TO-DO ITEM: Determine how many lines of the listing below hold the string "company", then state that number alone.

TASK INPUTS:
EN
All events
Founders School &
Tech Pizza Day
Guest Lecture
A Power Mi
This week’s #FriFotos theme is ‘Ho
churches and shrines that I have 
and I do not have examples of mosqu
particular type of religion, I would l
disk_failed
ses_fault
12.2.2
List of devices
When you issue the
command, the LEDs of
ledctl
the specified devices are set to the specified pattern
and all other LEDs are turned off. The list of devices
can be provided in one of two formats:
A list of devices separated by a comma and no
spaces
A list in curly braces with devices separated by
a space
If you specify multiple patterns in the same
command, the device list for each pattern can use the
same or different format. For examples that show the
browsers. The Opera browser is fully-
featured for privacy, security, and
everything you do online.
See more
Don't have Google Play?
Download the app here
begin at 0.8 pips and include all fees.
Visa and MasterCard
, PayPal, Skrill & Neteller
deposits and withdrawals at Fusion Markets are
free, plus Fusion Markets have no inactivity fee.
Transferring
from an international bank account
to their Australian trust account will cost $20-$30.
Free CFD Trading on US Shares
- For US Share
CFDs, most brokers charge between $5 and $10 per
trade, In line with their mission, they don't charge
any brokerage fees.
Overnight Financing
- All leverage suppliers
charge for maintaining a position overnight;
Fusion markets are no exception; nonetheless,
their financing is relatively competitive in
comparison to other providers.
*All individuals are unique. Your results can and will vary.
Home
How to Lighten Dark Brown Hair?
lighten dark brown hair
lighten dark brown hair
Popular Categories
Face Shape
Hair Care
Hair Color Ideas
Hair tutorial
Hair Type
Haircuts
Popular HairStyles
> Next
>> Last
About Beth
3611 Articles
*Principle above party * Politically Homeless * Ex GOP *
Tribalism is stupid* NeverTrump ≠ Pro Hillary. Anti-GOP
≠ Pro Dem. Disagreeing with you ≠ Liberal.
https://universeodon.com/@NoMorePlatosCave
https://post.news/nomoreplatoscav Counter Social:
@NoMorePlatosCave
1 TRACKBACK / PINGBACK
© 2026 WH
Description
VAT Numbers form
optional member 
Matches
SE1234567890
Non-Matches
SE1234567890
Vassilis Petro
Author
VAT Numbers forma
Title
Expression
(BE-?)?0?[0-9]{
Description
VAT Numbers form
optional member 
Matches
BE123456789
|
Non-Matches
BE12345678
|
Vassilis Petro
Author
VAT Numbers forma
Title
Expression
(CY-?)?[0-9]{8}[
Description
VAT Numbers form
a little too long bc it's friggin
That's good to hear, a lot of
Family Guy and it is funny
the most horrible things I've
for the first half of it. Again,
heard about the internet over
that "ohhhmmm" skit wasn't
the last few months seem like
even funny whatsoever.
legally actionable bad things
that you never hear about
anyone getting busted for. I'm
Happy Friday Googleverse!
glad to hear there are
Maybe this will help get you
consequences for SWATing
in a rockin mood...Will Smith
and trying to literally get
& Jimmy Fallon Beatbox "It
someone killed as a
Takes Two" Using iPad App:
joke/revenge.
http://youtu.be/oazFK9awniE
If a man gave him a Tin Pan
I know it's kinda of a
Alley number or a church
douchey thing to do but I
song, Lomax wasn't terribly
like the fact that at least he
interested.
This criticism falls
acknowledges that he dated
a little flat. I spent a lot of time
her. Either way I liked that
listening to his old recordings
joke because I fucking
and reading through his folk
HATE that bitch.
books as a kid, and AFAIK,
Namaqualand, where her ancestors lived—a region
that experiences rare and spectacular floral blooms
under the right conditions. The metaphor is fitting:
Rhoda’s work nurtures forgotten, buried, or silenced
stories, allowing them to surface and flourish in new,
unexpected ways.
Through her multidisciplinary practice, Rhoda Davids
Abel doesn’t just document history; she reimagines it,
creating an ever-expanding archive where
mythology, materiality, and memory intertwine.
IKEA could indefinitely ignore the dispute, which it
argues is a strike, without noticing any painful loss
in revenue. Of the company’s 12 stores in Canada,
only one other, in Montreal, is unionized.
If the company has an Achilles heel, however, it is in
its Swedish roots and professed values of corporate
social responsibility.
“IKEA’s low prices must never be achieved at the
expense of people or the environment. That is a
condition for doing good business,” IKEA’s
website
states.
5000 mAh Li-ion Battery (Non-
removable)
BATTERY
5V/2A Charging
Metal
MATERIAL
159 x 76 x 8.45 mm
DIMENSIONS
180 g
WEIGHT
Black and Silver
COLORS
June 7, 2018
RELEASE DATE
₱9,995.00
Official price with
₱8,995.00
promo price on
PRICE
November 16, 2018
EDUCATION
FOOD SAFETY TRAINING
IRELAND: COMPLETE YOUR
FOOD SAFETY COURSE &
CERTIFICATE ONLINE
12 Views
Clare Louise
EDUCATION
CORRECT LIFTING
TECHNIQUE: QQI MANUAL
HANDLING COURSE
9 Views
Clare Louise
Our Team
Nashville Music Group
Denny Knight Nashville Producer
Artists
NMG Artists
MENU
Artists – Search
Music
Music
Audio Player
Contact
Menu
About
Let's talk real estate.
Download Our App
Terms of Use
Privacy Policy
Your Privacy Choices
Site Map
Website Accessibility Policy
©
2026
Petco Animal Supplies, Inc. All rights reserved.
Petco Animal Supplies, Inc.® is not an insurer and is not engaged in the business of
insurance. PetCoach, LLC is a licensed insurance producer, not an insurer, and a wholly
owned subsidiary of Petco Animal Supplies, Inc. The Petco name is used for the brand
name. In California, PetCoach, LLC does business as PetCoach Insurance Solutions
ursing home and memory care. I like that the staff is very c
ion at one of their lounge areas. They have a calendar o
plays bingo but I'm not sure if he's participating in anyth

WORKED SOLUTION: 2